Using LLMs for Fault Localization. Innovation in Verification

We have talked about fault localization (root cause analysis) in several reviews. This early-release paper looks at applying LLM technology to the task. Paul Cunningham (GM, Verification at Cadence), Raúl Camposano (Silicon Catalyst, entrepreneur, former Synopsys CTO and now Silvaco CTO) and I continue our series on research ideas. As always, feedback welcome.

The Innovation

This month’s pick is A Preliminary Evaluation of LLM-Based Fault Localization. This article was published in arXiv.org in August. The authors are from KAIST in South Korea.

It had to happen. LLMs are being applied everywhere so why not in fault localization? More seriously there is an intriguing spin in this paper, enabled by the LLM approach – explainability. Not only does this paper produce a root cause; it also explains why it chose that root cause. For me this might add a real jump to success rates for localization. Not because the top candidate will necessarily be more accurate but because a human verifier (or designer) can judge whether they think the explanation is worth following further. If an explanation comes with each of the top 3 or 5 candidates, perhaps augmented by spectrum-based localization scores, intuitively this might increase localization accuracies significantly.

Paul’s view

A very timely blog this month: using LLMs to root cause bugs. No question we’re going to see lot more innovations published here over the next few years!

In 2022 we reviewed DeepFL which used an RNN to rank methods based on suspiciousness features (complexity, mutation, spectrum, text). In 2023 we reviewed TRANSFER-FL which used another RNN to improve ranking by pre-classifying bugs into one of 15 types based on training across a much larger dataset of bugs from GitHub.

This paper implements the entire “fault localization” problem using prompt engineering on OpenAI’s GPT-3.5. Two cutting edge LLM-based techniques are leveraged: chain-of-thought prompting and function calling. The former is where the question to the LLM includes an example not only of how to answer the question but the suggested thought process the LLM should follow to obtain the answer. The latter is where the LLM is given the ability to ask for additional information automatically by calling on user-provided functions.

The authors’ LLM prompt includes the error message and a few relevant lines of source code referenced by the error message. The LLM is given functions that enable to query if the test covered a particular  method and to query the source code or comments for a method.

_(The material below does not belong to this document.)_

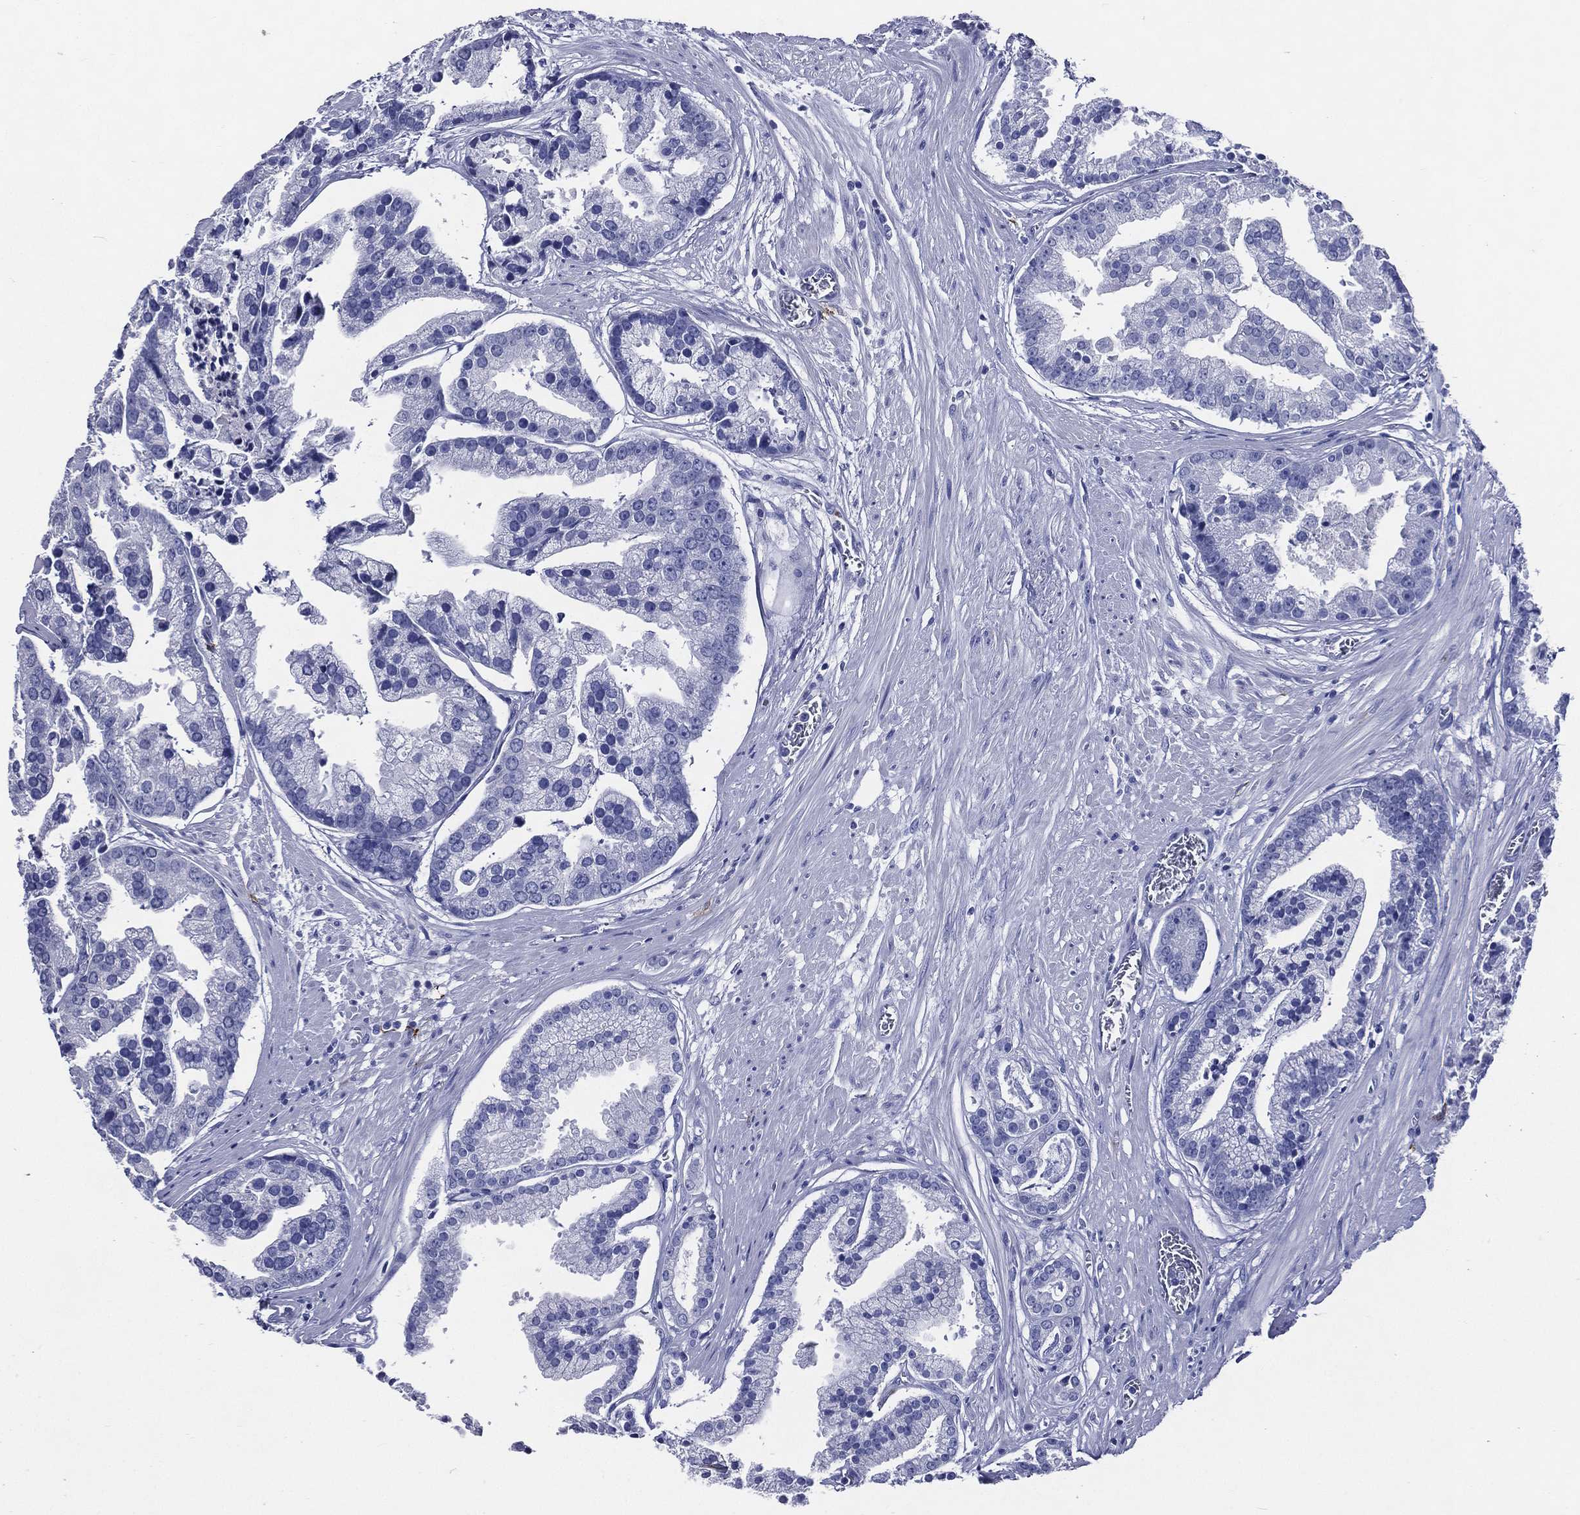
{"staining": {"intensity": "negative", "quantity": "none", "location": "none"}, "tissue": "prostate cancer", "cell_type": "Tumor cells", "image_type": "cancer", "snomed": [{"axis": "morphology", "description": "Adenocarcinoma, NOS"}, {"axis": "topography", "description": "Prostate and seminal vesicle, NOS"}, {"axis": "topography", "description": "Prostate"}], "caption": "Prostate adenocarcinoma stained for a protein using immunohistochemistry reveals no positivity tumor cells.", "gene": "ACE2", "patient": {"sex": "male", "age": 44}}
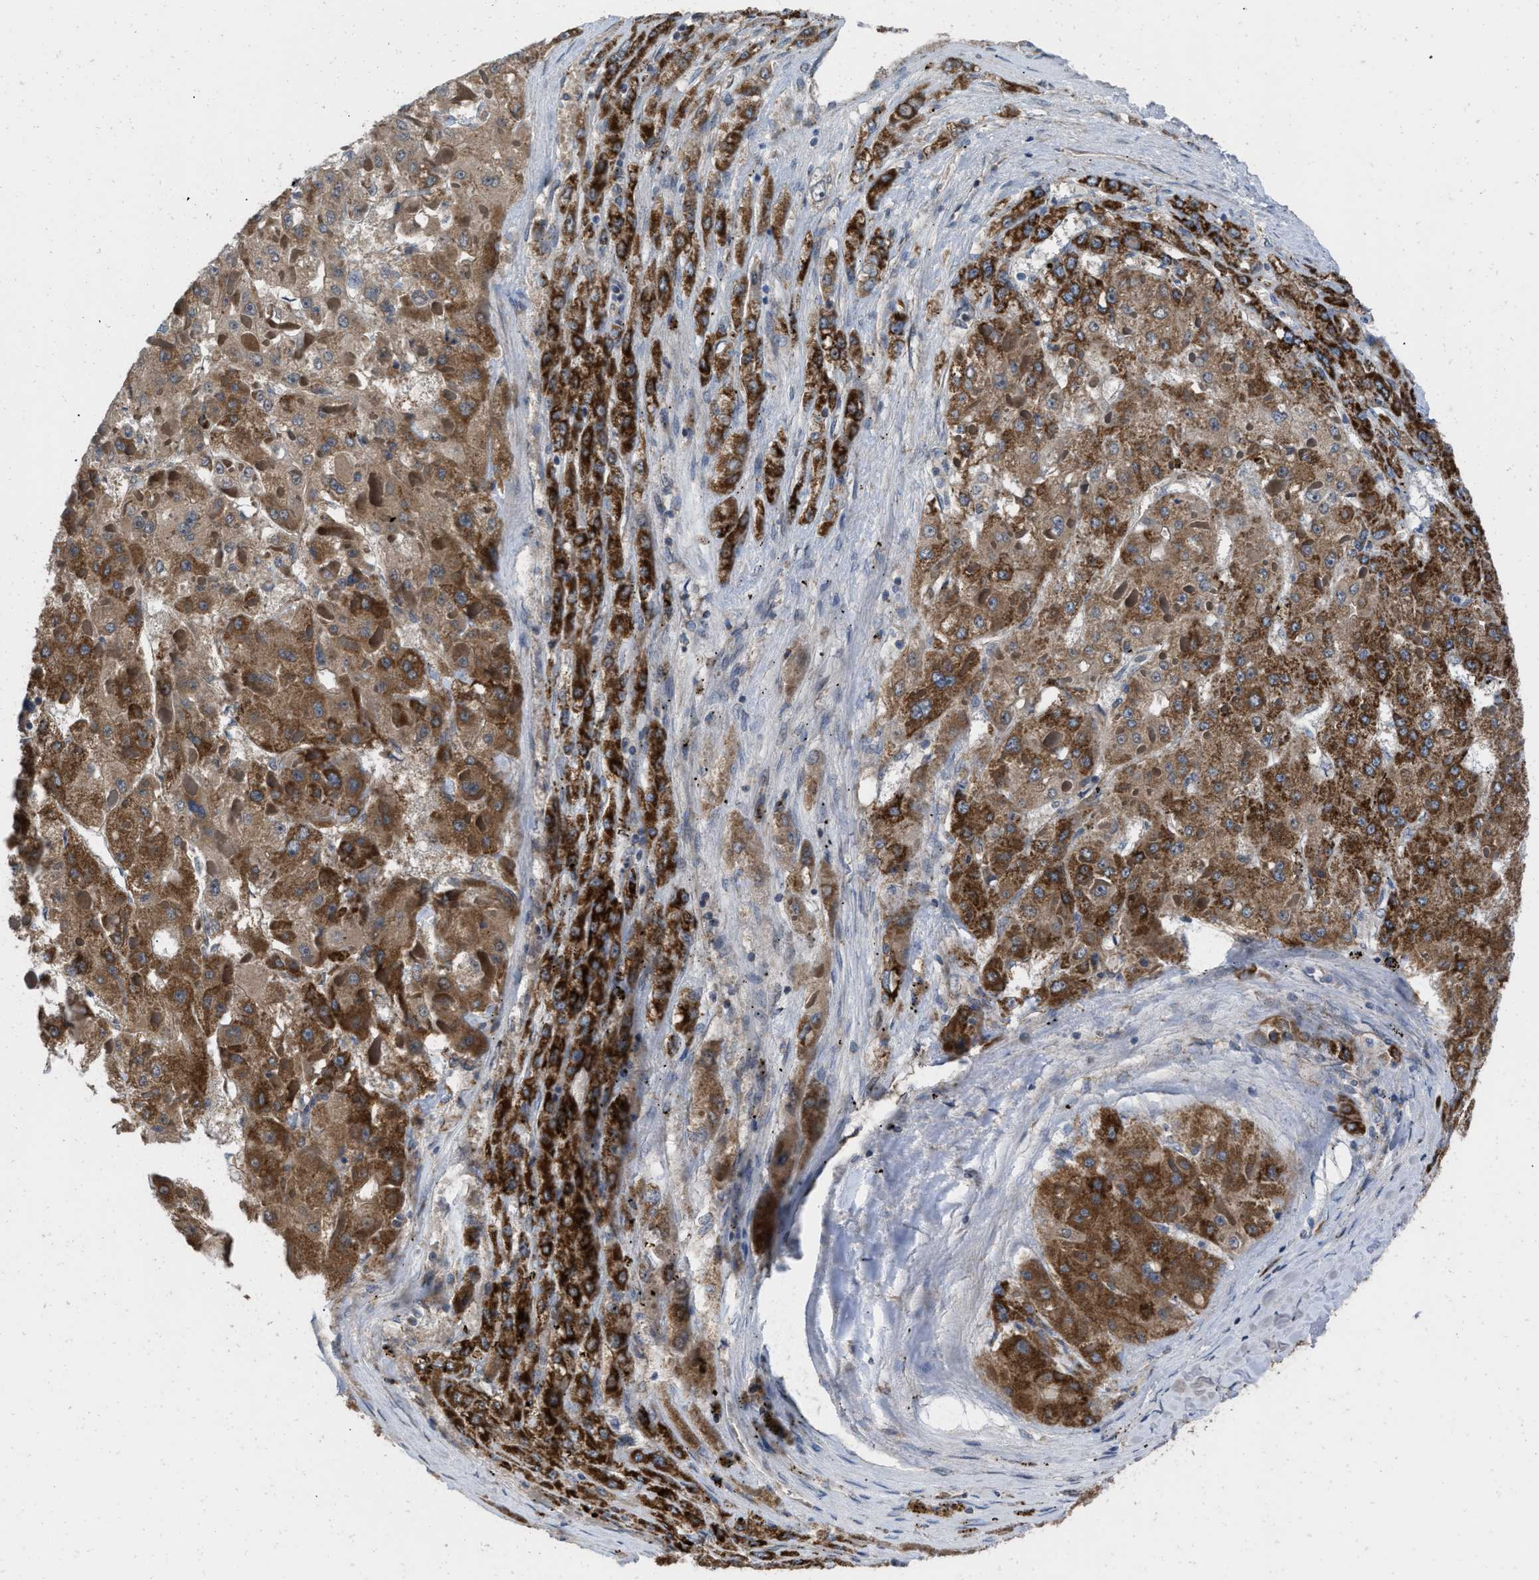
{"staining": {"intensity": "strong", "quantity": ">75%", "location": "cytoplasmic/membranous"}, "tissue": "liver cancer", "cell_type": "Tumor cells", "image_type": "cancer", "snomed": [{"axis": "morphology", "description": "Carcinoma, Hepatocellular, NOS"}, {"axis": "topography", "description": "Liver"}], "caption": "Immunohistochemical staining of human liver hepatocellular carcinoma exhibits high levels of strong cytoplasmic/membranous protein positivity in approximately >75% of tumor cells.", "gene": "AKAP1", "patient": {"sex": "female", "age": 73}}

As is typical for fault localization papers, results are benchmarked on Defects4J, an open source database of Java code bugs. Somewhat amazingly, despite no pre-training on the code being debugged or prior history of passing and failing test results, the buggy method is ranked in the top-5 by the LLM in 55% of the cases benchmarked! This compares to 77% for DeepFL, but DeepFL required extensive pre-training using Defects4J data (i.e. leave-out-one cross validation). TRANSFER-FL is hard to compare since it is a more precise ranker (statement-level accurate not method-level). Most likely, a combination of LLM-based and non-LLM based methods will be the long term optimal approach here.

Raúl’s view

This paper is the first to use LLMs for fault localization (FL) and was published in August 2023. A search for “Use of LLM in Fault Localization” reveals another paper from CMU, published in April 2024, but it employs a different methodology.

The main idea in this paper is to overcome the LLM limit of 32,000 tokens (in this case ChatGPT), which is insufficient if the prompt includes, for example, 96,000 lines of code. Instead, to navigate the source code, the LLM can call functions, in particular (the names are self-explanatory) get_class_covered  get_method_covered, get_code_snippet and get_comments.

The actual technique used, called AutoFL, requires only a single failing test. It works by first prompting the LLM to provide a step-by-step explanation on how the bug occurred, with some prompt engineering required (Listing 1). The LLM goes through the code with the functions and gives an explanation. Using this, AutoFL then prompts ChatGPT to find the fault location (Listing 3) assuming the LLM has implicitly identified it in the previous phase. To improve the technique, the authors restrict the function calls to 9, and do the whole process 5 times using all 5 results to rank the possible locations.

The paper compares AutoFL with seven other methods (reference [41]) on a benchmark with 353 cases. AutoFL finds the right bug location more often than the next best (Spectrum Based FL) when using one suggestion: 149 vs. 125. But it does worse when using 3 or 5 suggestions: 180 vs. 195 and 194 vs. 218. The authors also note that 1) AutoFL needs to call the functions to explore the code, otherwise the result gets much worse; 2) more than 5 runs still improves the results; and 3) “One possible threat to validity is that the Defects4J bug data was part of the LLM training data by OpenAI”.

The approach is experimental with sufficient details to be replicated and enhanced. The method is simple to apply and use for debugging. The main idea of letting the LLM explore the code with some basic functions seems to work well.